By MICHELE F. MIHALJEVICH

Indiana Correspondent

 

WASHINGTON, D.C. — The U.S. House of Representatives passed a measure last week repealing the federal estate tax; the body voted 240-179 in favor of the bill (HR 1105) on April 16.

The legislation – known as the Death Tax Repeal Act of 2015 – calls for ending the estate tax while maintaining stepped-up basis. A companion bill in the Senate (S. 860) was introduced last month by Sen. John Thune (R-S.D.) and has been referred to its Committee on Finance.

"We’ve pushed very hard to make sure the death tax never becomes a back-burner issue," said Kent Bacus, associate director of legislative affairs for the National Cattlemen’s Beef Assoc. "As long as there’s breath in the death tax, it remains a threat to every operation that’s out there."

The House bill was introduced in February by Rep. Kevin Brady (R-Texas). Under current law, the exemption for federal estate taxes is $5.43 million per person and $10.86 million per couple. Any amount over the exemption level is taxed at a graduated rate of 18-40 percent. The exemption has risen from $1 million in 2003 to $5 million in 2011. It has been indexed regularly for inflation since then.

President Barack Obama’s advisors would recommend he veto HR 1105 if it were presented to him, his administration has said, noting the bill is fiscally irresponsible and would add $269 billion to the federal deficit over 10 years.

Families and their businesses are burdened by the estate tax, said Rep. Ken Buck (R-Colo.).

"You shouldn’t lose the farm when you lose a loved one," he stated. "The death tax hurts the economy and families who have worked hard to build up their own businesses. This double-tax is un-American. The government takes from Americans as they work to save and build up their livelihoods only to slam them again with a death tax on their heirs."

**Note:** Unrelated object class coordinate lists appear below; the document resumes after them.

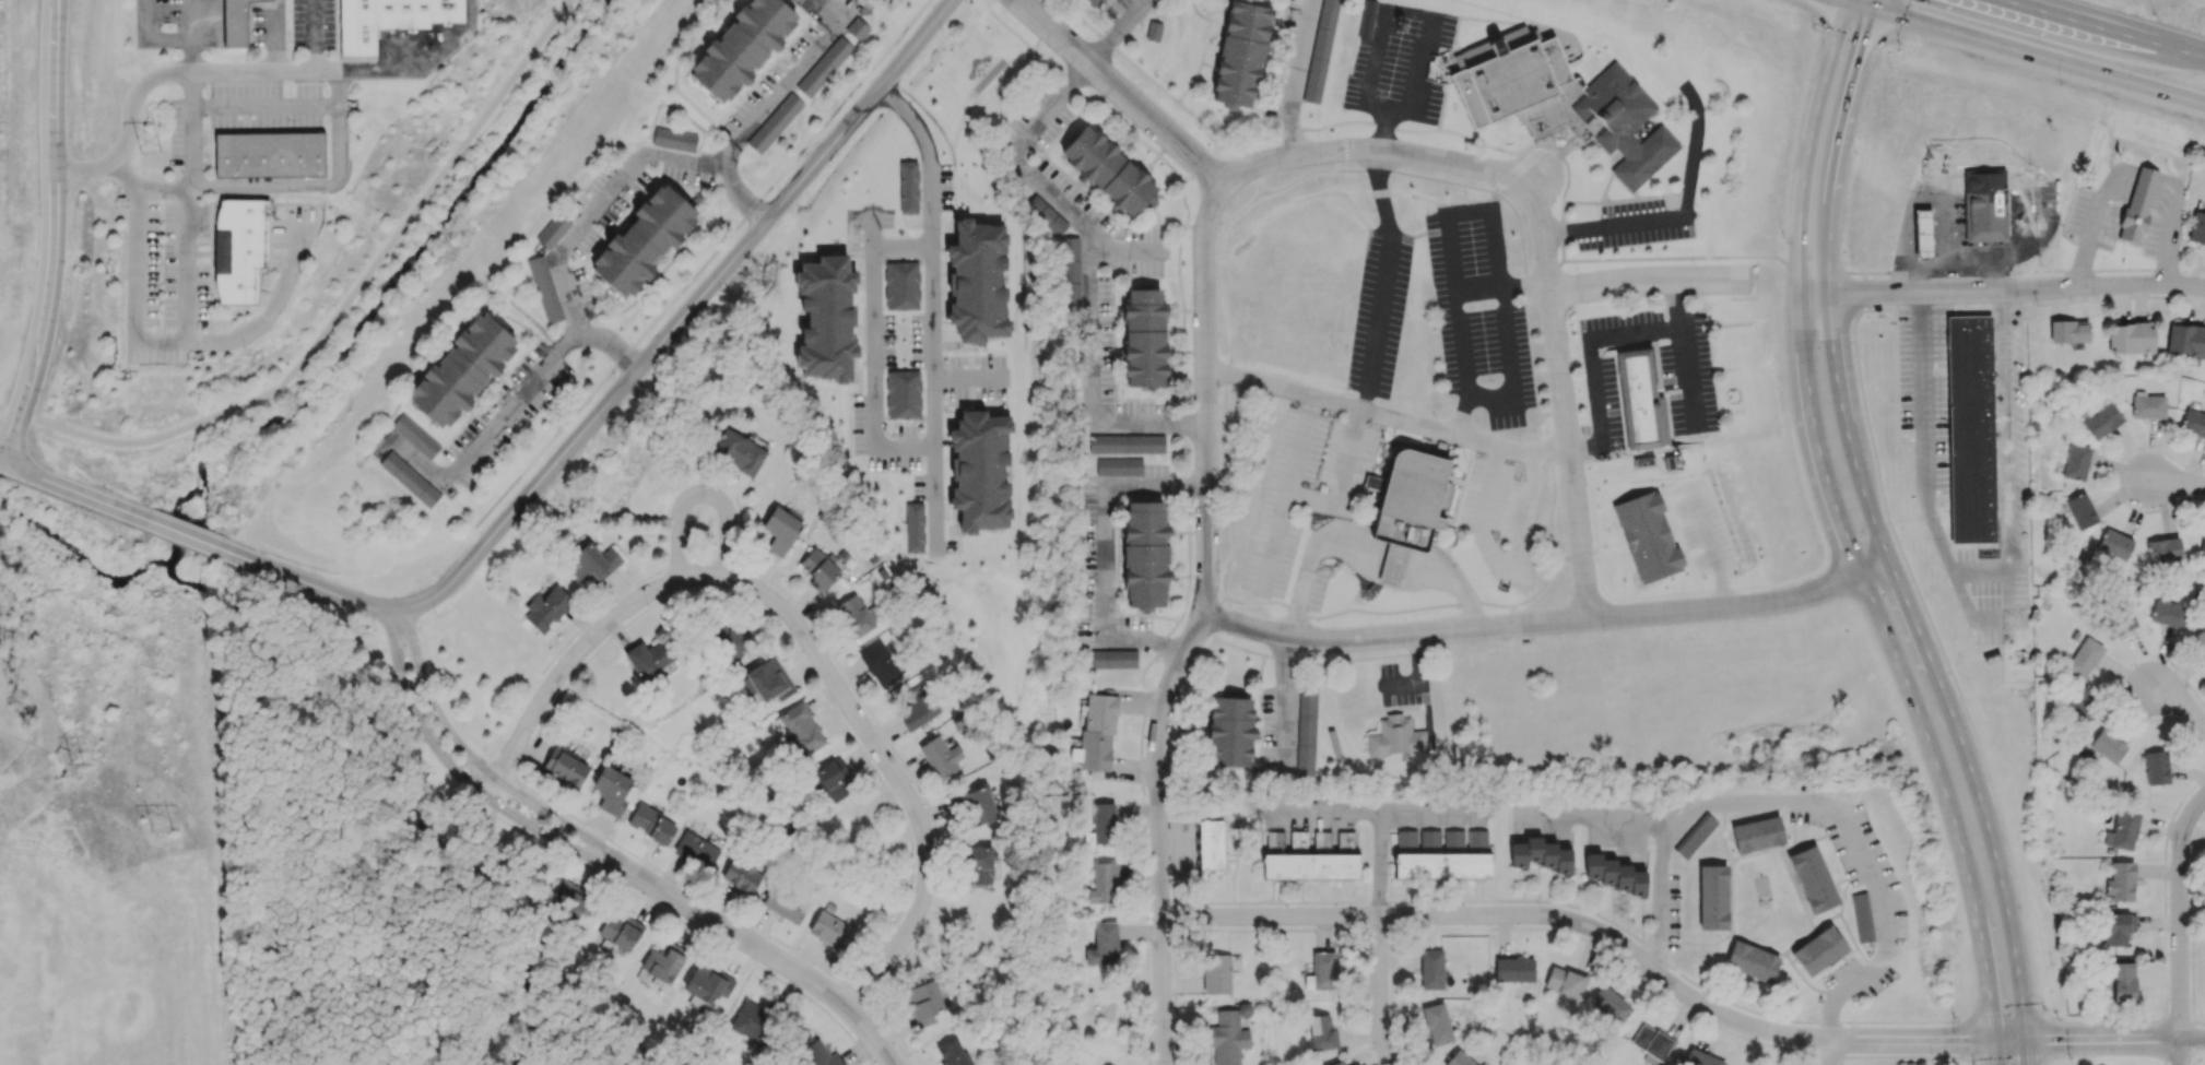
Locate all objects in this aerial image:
road: (1843, 1)
road: (1848, 1)
road: (883, 2)
building: (1094, 2)
traffic signals: (1847, 2)
road: (1875, 4)
traffic signals: (1873, 9)
road: (832, 10)
road: (853, 10)
road: (192, 17)
building: (388, 19)
building: (1366, 19)
building: (234, 23)
building: (857, 28)
road: (2103, 29)
building: (1153, 31)
road: (313, 34)
road: (153, 35)
building: (741, 47)
building: (1321, 51)
road: (2026, 51)
building: (1240, 53)
road: (192, 54)
park: (988, 63)
road: (420, 64)
building: (824, 66)
road: (1298, 73)
road: (165, 75)
road: (786, 97)
building: (1560, 100)
road: (264, 104)
building: (774, 123)
road: (1340, 123)
building: (674, 139)
road: (1343, 142)
road: (1398, 146)
road: (1835, 149)
power tower: (152, 152)
building: (269, 154)
road: (1251, 159)
road: (1806, 166)
road: (1517, 167)
building: (1107, 169)
road: (1335, 169)
road: (2130, 183)
road: (267, 185)
road: (1259, 186)
building: (908, 187)
road: (1052, 193)
building: (1985, 201)
building: (2137, 205)
building: (1046, 215)
road: (602, 216)
road: (1613, 222)
parking lot: (1632, 224)
road: (870, 227)
park: (419, 228)
building: (552, 230)
building: (1921, 232)
road: (53, 235)
building: (643, 241)
building: (239, 249)
road: (1128, 252)
road: (189, 255)
road: (1666, 258)
road: (703, 264)
road: (1497, 264)
road: (2025, 269)
building: (1070, 271)
road: (1815, 271)
road: (1382, 278)
building: (977, 281)
building: (901, 285)
road: (2002, 288)
building: (544, 289)
road: (2010, 303)
road: (932, 306)
road: (1182, 306)
parking lot: (1377, 310)
road: (341, 312)
parking lot: (1479, 313)
road: (1456, 315)
building: (826, 318)
road: (684, 319)
building: (2069, 331)
building: (1143, 337)
building: (2129, 337)
road: (156, 339)
road: (1592, 340)
building: (2186, 341)
road: (873, 348)
building: (461, 370)
road: (1688, 374)
road: (969, 379)
building: (903, 393)
building: (1642, 397)
road: (1843, 400)
road: (523, 403)
building: (2147, 405)
road: (1386, 419)
building: (2099, 421)
building: (2193, 423)
road: (1147, 427)
building: (1971, 432)
building: (415, 436)
building: (1126, 443)
building: (738, 452)
road: (1571, 453)
road: (2003, 456)
road: (1817, 458)
building: (1642, 460)
building: (1668, 462)
building: (2076, 462)
building: (1118, 466)
building: (980, 470)
road: (1923, 472)
building: (409, 479)
road: (1341, 481)
road: (2175, 481)
road: (61, 486)
road: (701, 490)
road: (1288, 491)
building: (1410, 497)
building: (2080, 510)
building: (781, 528)
building: (923, 533)
road: (184, 534)
road: (1877, 535)
building: (2203, 543)
building: (2114, 544)
road: (1708, 548)
building: (2163, 549)
road: (1105, 553)
building: (1143, 553)
road: (1311, 557)
road: (1394, 560)
building: (592, 562)
road: (1499, 563)
building: (1392, 564)
building: (818, 569)
road: (1457, 581)
road: (321, 588)
building: (547, 609)
building: (2167, 613)
building: (852, 616)
road: (1206, 621)
road: (1549, 623)
building: (2117, 623)
road: (803, 635)
building: (2200, 640)
road: (1920, 644)
building: (2084, 657)
building: (648, 658)
building: (1113, 658)
road: (1947, 663)
building: (879, 664)
road: (1418, 677)
building: (769, 680)
road: (1284, 700)
road: (2181, 700)
building: (2080, 705)
building: (917, 707)
road: (1919, 715)
building: (800, 729)
building: (1306, 730)
building: (1098, 731)
building: (1228, 733)
building: (1395, 737)
building: (2107, 746)
building: (940, 756)
road: (468, 758)
power tower: (77, 762)
building: (565, 765)
building: (2156, 767)
road: (452, 770)
building: (833, 778)
building: (611, 790)
road: (499, 793)
building: (974, 805)
road: (1377, 810)
road: (492, 811)
road: (1813, 811)
road: (1597, 816)
building: (1103, 822)
building: (652, 823)
power tower: (168, 824)
building: (2122, 830)
building: (1757, 834)
building: (1694, 835)
building: (1430, 837)
building: (1453, 837)
building: (1406, 838)
building: (1209, 843)
building: (696, 849)
building: (1539, 855)
building: (978, 864)
road: (1378, 864)
building: (1441, 865)
building: (1309, 866)
building: (1614, 874)
building: (742, 875)
building: (1811, 879)
road: (2001, 880)
building: (2121, 882)
building: (1103, 883)
building: (1712, 897)
building: (571, 900)
building: (785, 903)
road: (1414, 916)
building: (1861, 917)
road: (692, 926)
building: (2117, 928)
road: (2180, 929)
building: (830, 930)
building: (620, 931)
road: (540, 938)
building: (1103, 944)
road: (753, 950)
building: (1818, 950)
road: (1988, 950)
building: (1751, 961)
building: (665, 963)
building: (1431, 969)
building: (1514, 969)
building: (1322, 971)
building: (1216, 974)
building: (1565, 981)
building: (2123, 981)
building: (710, 983)
road: (1385, 991)
building: (922, 1003)
building: (1609, 1005)
road: (727, 1010)
road: (1800, 1020)
road: (2000, 1020)
road: (2197, 1020)
road: (2101, 1021)
road: (2174, 1021)
building: (757, 1022)
building: (1436, 1024)
building: (1321, 1032)
building: (1227, 1038)
road: (1959, 1038)
road: (1827, 1040)
traffic signals: (1998, 1040)
traffic signals: (2025, 1040)
road: (2115, 1040)
building: (1652, 1044)
road: (644, 1049)
road: (627, 1051)
building: (811, 1052)
road: (1829, 1052)
road: (1998, 1052)
road: (2026, 1052)
road: (2109, 1052)
building: (951, 1053)
road: (2197, 1053)
road: (2178, 1054)
building: (1700, 1058)
road: (2012, 1058)
building: (1458, 1059)
building: (1336, 1063)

The estate tax punishes families for living "the American Dream," said Rep. John Shimkus (R-Ill.).

"It’s long past time for the federal government to stop standing in the way of Americans who want to pass down their family farm to future generations," he explained. "The death tax hurts our rural economy by robbing us of these vital pillars of the community. It stifles growth, discourages responsible saving and ruins family businesses."

The chances for an agreement on estate tax legislation, or even Section 179 expensing, may depend in part on the political calendar, Bacus said.

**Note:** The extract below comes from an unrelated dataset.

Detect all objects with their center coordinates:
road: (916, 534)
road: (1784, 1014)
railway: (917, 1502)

"Over the next few months we’re going to see a lot of talk about tax reform," he explained. "Unfortunately, (2016) presidential ‘silly season’ is already starting. While that’s exciting, it does distract a lot from the efforts on Capitol Hill.

"I think if we don’t see tax reform by this summer, it’s going to be very tough to have anything through the rest of this Congress."

Section 179 of the federal code refers to the deduction of business expenses for investments such as property and equipment. From 2010-13, small businesses were able to immediately deduct up to $500,000, but last year, that amount was $25,000.

In December 2014, Section 179 and other tax extenders were approved by Congress to be retroactive for 2014, but not for future years. A bill making Section 179 permanent was passed by the House in February.